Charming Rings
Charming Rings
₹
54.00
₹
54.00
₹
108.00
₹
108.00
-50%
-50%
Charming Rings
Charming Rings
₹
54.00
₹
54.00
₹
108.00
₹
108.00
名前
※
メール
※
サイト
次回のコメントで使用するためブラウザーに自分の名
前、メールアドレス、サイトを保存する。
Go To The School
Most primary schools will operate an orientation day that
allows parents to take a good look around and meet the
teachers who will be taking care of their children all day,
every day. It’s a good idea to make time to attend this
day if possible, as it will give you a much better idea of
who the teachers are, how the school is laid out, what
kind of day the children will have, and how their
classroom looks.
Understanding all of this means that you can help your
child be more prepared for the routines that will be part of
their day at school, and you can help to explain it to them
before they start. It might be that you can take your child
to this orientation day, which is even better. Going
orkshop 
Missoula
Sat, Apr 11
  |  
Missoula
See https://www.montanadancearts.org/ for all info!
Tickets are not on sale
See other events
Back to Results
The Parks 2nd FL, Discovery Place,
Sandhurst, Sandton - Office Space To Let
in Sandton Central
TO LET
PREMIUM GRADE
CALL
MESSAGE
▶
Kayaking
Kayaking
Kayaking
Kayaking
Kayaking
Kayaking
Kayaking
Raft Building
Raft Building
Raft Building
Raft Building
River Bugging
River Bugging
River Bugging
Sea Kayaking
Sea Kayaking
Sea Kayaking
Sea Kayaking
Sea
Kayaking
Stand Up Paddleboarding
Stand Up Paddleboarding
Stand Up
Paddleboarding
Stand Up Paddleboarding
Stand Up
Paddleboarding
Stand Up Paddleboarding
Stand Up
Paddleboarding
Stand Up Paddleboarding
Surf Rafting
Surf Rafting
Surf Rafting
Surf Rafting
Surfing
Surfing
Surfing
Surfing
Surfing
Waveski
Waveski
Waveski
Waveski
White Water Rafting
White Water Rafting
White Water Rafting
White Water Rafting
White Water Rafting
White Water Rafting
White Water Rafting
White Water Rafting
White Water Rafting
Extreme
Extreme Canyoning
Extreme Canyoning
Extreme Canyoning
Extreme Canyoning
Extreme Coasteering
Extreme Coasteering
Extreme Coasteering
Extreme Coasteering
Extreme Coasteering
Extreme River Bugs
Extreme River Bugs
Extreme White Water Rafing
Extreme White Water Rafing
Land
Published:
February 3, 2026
━━━━
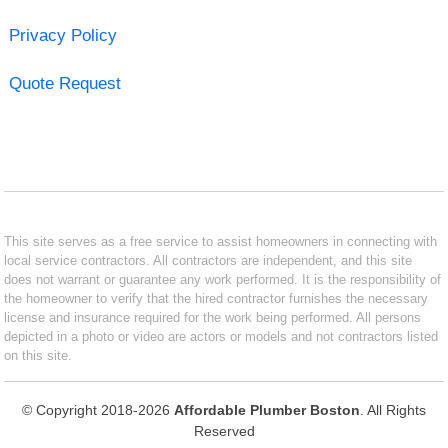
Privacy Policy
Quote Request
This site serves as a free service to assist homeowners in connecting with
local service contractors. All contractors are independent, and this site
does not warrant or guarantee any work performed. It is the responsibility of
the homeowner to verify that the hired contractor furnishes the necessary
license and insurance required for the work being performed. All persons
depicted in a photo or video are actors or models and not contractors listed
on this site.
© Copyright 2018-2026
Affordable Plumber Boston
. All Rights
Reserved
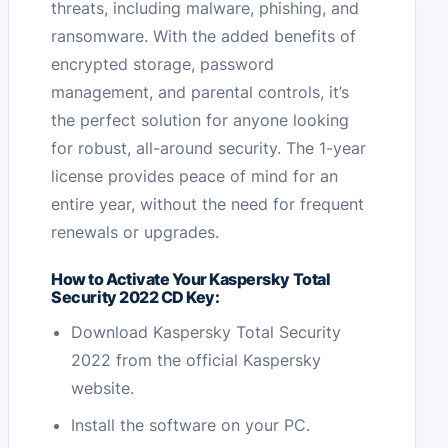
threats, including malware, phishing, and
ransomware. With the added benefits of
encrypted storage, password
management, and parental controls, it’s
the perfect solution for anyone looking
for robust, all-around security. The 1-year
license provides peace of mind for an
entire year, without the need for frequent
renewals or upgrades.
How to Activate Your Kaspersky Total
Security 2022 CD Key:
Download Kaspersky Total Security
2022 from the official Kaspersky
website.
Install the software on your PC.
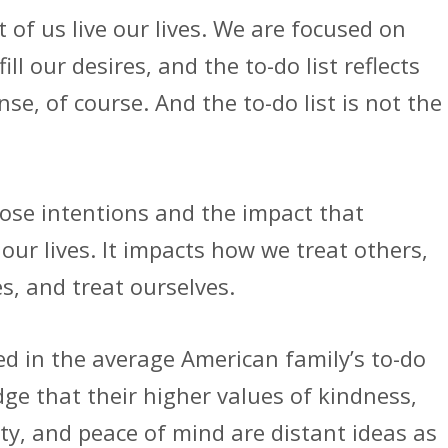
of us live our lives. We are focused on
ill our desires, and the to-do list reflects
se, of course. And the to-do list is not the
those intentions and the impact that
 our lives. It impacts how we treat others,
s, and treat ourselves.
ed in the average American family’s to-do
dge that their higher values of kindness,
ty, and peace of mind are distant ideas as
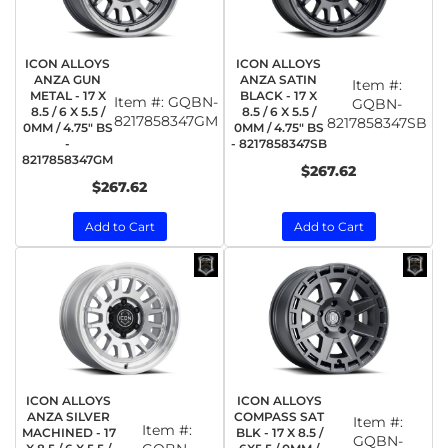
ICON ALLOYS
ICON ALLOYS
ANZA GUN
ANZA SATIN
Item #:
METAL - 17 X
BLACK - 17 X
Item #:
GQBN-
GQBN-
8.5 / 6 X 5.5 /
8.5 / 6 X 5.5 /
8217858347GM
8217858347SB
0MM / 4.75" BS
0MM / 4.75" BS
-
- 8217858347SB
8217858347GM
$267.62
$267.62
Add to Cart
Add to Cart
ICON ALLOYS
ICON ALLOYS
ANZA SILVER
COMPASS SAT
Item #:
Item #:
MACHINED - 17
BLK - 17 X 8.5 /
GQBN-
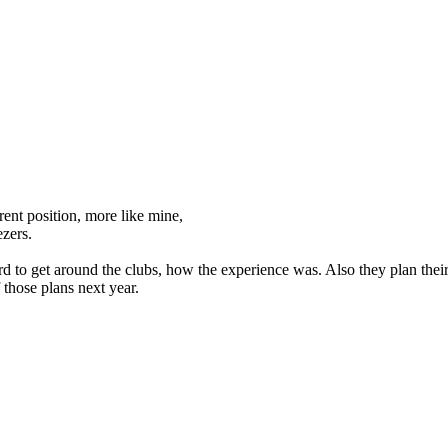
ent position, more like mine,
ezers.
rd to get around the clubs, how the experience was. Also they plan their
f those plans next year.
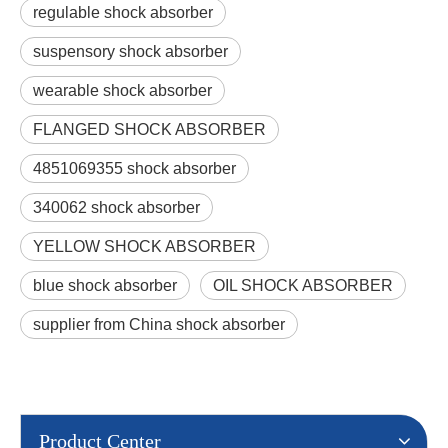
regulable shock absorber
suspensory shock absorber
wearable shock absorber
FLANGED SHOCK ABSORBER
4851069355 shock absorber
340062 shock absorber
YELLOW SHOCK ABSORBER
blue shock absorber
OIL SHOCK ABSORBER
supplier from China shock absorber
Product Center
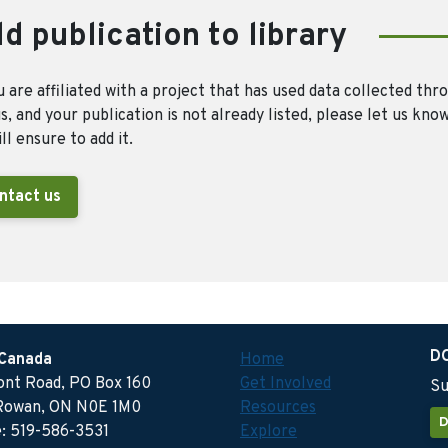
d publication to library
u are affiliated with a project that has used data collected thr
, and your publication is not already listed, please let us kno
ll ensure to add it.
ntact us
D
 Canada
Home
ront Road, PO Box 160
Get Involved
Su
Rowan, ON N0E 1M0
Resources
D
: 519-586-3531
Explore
━━━━
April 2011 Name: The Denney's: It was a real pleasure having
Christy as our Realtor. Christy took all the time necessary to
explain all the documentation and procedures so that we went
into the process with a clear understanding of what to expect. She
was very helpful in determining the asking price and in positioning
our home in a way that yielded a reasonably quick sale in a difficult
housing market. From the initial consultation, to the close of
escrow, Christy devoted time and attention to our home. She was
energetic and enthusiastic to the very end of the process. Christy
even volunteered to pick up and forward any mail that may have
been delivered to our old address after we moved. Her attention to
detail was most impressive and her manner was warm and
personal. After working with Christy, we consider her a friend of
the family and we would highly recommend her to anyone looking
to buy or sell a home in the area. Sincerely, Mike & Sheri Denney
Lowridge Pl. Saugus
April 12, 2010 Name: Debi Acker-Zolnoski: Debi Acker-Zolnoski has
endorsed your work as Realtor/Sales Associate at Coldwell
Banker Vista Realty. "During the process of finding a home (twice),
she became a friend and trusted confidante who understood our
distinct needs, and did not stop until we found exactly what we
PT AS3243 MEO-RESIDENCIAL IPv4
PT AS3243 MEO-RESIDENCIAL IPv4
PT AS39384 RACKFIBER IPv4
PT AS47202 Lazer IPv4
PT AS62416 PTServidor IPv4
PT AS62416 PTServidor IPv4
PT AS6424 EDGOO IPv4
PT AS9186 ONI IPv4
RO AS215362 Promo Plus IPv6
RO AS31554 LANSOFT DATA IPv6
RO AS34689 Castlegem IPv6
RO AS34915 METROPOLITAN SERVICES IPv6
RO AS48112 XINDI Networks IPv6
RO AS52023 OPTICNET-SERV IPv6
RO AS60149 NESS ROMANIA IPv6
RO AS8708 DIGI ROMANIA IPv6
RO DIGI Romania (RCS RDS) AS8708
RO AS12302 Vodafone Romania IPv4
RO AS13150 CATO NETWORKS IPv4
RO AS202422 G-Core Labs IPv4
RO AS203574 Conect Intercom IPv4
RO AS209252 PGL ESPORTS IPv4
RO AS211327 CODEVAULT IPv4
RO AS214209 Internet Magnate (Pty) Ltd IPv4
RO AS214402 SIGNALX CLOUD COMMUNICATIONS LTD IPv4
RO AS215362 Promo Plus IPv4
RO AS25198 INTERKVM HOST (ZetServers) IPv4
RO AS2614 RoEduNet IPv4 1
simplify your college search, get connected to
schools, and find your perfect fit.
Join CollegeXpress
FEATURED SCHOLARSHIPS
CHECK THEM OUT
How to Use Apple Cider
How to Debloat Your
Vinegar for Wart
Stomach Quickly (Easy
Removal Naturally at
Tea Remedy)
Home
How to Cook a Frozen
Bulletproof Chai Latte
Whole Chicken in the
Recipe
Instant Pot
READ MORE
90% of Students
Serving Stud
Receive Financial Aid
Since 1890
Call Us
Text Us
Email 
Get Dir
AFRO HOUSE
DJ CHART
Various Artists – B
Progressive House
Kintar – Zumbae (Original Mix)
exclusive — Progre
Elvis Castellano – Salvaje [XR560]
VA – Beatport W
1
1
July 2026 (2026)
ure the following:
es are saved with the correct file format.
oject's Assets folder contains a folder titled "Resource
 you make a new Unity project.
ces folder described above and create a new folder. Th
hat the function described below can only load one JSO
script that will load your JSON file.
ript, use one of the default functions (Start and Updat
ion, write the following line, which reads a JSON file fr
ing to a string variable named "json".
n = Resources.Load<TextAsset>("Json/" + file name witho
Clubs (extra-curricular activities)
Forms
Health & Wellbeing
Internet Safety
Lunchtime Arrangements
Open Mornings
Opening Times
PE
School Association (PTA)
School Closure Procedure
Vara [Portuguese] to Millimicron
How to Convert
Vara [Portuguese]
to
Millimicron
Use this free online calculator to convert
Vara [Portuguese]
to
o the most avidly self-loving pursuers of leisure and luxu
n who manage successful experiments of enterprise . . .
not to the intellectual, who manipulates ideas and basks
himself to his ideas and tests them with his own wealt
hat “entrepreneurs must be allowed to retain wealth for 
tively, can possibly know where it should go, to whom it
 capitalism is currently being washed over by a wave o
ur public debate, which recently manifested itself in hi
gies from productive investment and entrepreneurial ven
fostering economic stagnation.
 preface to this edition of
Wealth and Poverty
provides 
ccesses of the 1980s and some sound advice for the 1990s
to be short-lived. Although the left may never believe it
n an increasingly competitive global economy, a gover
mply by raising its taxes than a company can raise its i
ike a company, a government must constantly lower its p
━━━━
# [TASK GOAL]
Using the material above, report each line where "necessary" occurs.

# [PROBLEM SOLUTION]
the homeowner to verify that the hired contractor furnishes the necessary
Christy as our Realtor. Christy took all the time necessary to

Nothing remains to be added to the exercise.